On the exhibition floor, RWA.LTD launched the Consumer RWA Alliance and unveiled its tokenized consumer goods ecosystem, including a primary issuance and secondary trading market for brand tokens. Plans include listing 100 types of consumer goods tokens within the year. JPMorgan and BlackRock representatives were present for institutional RWA panels alongside HSBC — a line-up that would have been unusual at any crypto conference three years ago.
The shift reflects a structural change in how institutional players approach tokenization. Earlier waves treated it as a cost-reduction exercise for back-office settlement. The 2026 conversation was about new asset classes: infrastructure bonds, green finance instruments, consumer goods rights, and eventually real estate. Hong Kong's $2 billion in tokenized bond issuances gave that narrative a verifiable anchor.
The AI x Web3 Track
One of the festival's four main stages focused entirely on AI and Web3 convergence. Sessions ranged from infrastructure questions — how AI agents interact with on-chain protocols — to economic design, including how tokenized incentive structures can govern AI model training and inference.

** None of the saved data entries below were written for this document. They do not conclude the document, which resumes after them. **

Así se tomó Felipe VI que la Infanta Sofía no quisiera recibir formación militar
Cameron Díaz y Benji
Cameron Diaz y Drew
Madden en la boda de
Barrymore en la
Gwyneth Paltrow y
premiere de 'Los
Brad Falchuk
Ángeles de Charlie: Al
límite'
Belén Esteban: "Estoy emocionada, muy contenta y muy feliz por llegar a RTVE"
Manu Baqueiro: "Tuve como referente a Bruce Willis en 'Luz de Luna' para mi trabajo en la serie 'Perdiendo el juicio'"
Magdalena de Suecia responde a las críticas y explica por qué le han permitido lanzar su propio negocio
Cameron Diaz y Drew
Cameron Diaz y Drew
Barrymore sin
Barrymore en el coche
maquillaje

The underlying tension in these sessions was the same one playing out across the broader industry: AI agents executing transactions at machine speed create compliance challenges that existing regulatory frameworks were not built for. The "same activity, same risks, same regulation" principle Paul Chan cited at the opening applies cleanly to known financial instruments. It becomes ambiguous when the activity is an autonomous agent moving stablecoins between contracts 10,000 times per second.
The festival did not resolve that tension — it surfaced it as the next regulatory frontier, which is roughly where the industry is.
The HK-Korea Policy Alliance
One structural development that received less attention than the keynotes but may prove more durable: a Hong Kong-Korea Web3 Policy Alliance, launched in late March 2026 and represented at the festival. Led by Legislative Council member Johnny Ng, the alliance links Hong Kong and South Korean lawmakers to coordinate on stablecoin regulation, AI governance, and cross-border digital asset standards.
This is materially different from a memorandum of understanding between regulators. It is a legislative-level coordination mechanism between two of Asia's most active Web3 jurisdictions. South Korea delayed its crypto capital gains tax to 2027, leaving a gap in its regulatory framework that cross-border alignment could help shape. Hong Kong, having moved first on stablecoin licensing, has real regulatory architecture to export.
What the Festival Signals for Asia's Digital Finance Race
Hong Kong has been making this bet consistently since 2022. The Web3 Festival is partly a showcase for that strategy — a four-day argument that the city's combination of regulatory clarity, capital markets depth, and mainland China connectivity makes it uniquely suited to be Asia's crypto hub.
The evidence from this year is more concrete than it has been. Two licensed stablecoin issuers. Tokenized bond pipelines from government and institutional borrowers. Legislative coordination with Korea. Ethereum's founder on stage with JPMorgan and BlackRock executives. The gap between "Hong Kong as crypto hub" as aspiration and as operational reality closed a few more degrees in April 2026.
The remaining question is speed. Singapore has been moving on stablecoins. Dubai has positioned itself aggressively. Tokyo is watching. The HKD-referenced stablecoins that HSBC and Anchorpoint launch in the coming months will be the first real test of whether regulatory credibility translates into market adoption — or whether the race to be Asia's dominant digital finance center remains wide open.